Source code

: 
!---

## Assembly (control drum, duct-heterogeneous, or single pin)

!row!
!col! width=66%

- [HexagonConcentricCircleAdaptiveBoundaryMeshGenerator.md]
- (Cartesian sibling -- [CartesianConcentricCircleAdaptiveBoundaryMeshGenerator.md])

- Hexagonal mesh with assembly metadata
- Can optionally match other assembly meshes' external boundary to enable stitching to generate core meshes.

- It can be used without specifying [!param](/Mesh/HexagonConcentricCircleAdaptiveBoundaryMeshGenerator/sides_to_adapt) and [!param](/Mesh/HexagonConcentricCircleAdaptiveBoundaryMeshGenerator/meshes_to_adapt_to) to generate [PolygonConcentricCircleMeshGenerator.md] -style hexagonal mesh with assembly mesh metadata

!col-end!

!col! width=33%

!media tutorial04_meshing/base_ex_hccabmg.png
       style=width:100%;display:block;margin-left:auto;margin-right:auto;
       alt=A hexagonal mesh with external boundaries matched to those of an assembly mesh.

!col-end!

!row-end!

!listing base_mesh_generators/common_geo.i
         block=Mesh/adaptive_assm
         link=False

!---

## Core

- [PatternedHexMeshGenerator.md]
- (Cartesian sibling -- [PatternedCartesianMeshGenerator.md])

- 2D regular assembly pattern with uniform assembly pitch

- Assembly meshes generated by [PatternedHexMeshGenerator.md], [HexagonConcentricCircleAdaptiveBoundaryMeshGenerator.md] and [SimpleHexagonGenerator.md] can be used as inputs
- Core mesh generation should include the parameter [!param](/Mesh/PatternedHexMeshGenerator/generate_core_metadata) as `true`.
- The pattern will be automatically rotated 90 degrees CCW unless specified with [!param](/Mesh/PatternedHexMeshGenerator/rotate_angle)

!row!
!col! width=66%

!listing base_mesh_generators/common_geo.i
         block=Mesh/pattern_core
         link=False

## What is being asked
Out of the records above, pick each line that contains the string "style".

## Your response
- It can be used without specifying [!param](/Mesh/HexagonConcentricCircleAdaptiveBoundaryMeshGenerator/sides_to_adapt) and [!param](/Mesh/HexagonConcentricCircleAdaptiveBoundaryMeshGenerator/meshes_to_adapt_to) to generate [PolygonConcentricCircleMeshGenerator.md] -style hexagonal mesh with assembly mesh metadata
       style=width:100%;display:block;margin-left:auto;margin-right:auto;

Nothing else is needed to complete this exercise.